Our plans should be guidelines not rules and should not be followed line for line. We should pursue the general route and expect the circumstances of our path to change. It is impossible to predict all the details because life does not follow a structured and coherent path. We will never prepare for all the possible outcomes that could happen in our lives and how they might impact our plans. It is important to plan but plans are alive, fluctuating, changing beings that will not be restrained. Also, plans are not be-all and end-all; a wrong plan made too early or too poorly can have negative and harmful consequences. Planning can lock you in a certain direction and, if the direction is unclear, may cause more damage.

Instead, we should focus less on meticulous, extensive and ‘pretty’ planning and care more about actual (hard) work. Sometimes we overlook the similarities between procrastination and (over)planning; we convince ourselves that planning is necessary and crucial to excuse our lethargy. Excessive planning stalls our progress and takes procrastination to whole new levels.

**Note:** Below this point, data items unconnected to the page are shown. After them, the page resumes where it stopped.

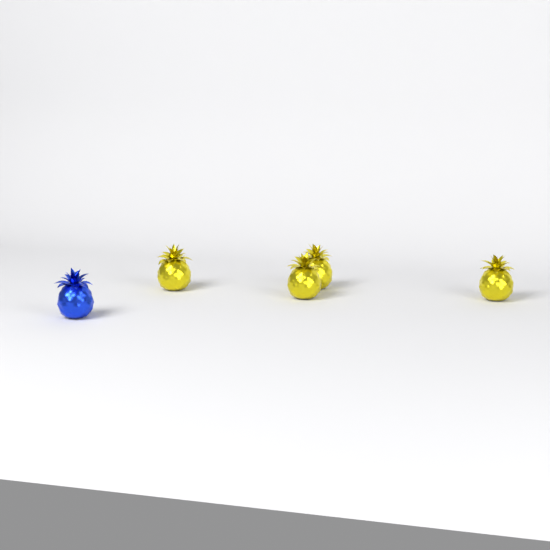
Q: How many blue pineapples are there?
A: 1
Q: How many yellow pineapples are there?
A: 4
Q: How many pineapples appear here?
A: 5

Moreover, it’s not bad to figure it out as we go. It’s okay not to have a plan or a strategy as long as we are working and doing something. Perhaps we are made to be obsessed with planning and having all the answers; perhaps planning helps us to feel productive by putting off actual work for later. We don’t need a plan for everything and a general idea of our end goals or directions is acceptable. Honestly, how many of us have made (good) plans in our lives so far? All those essay plans/drafts we never did, all the career planning we don’t do and just apply for various positions, all the tasks we planned in advance but end up doing them in the last minute etc. And we are still here, functioning as proper adults, carrying on with our lives.

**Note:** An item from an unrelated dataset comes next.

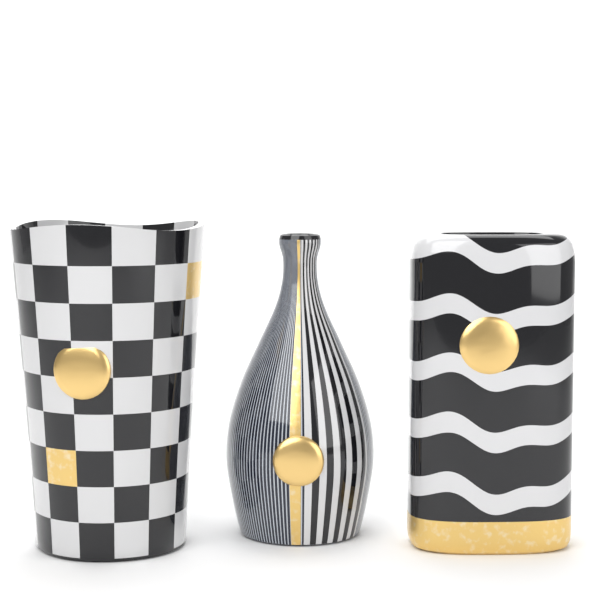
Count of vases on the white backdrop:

We don’t need sparkly and fancy organizers, big white boards, walls covered in post-it notes to be productive. What we need is a will to act. The planning gadgets should not be chased after if we are not willing to work and we should become minimalistic and simple in our planning and organization. The message here is – plan, but plan efficiently and quickly. Do not stockpile your work space with sheets of notes, scribbles and to-do lists; do not fill your phone’s memory with various planning apps that you don’t use. Confine your planning to a single sheet of paper or a small folder – but that is for you to decide. Divide your (daily, weekly) time into certain chunks where you work on a specific task or goal and you’ll see better results than doing precise and rigid planning of each hour that allows no flexibility. Fill the calendar (e.g. Google Calendar) with the lectures, work, training sessions etc. and then plan other tasks in the free time that you have, but do so realistically and quickly.

Planning is important but excessive planning is equivalent to procrastination. It is difficult and boring to work and to commit; it is tedious as it is challenging. If we prioritize properly and are willing to work, we will achieve good efficiency even with the least amount of planning. So, don’t get caught up with perfect planners or efficient time management – a will to work and a desire to commit is all we need.


One thought on “About the non-productivity of (excessive) planning

  1. Strongly agree. In many cases, exhaustive planning can be replaced by, ‘Just DO it!’ As a case in point, I have been praised for writing meticulously-plotted novels. Yet they are actually ‘flown by the seat of my pants’.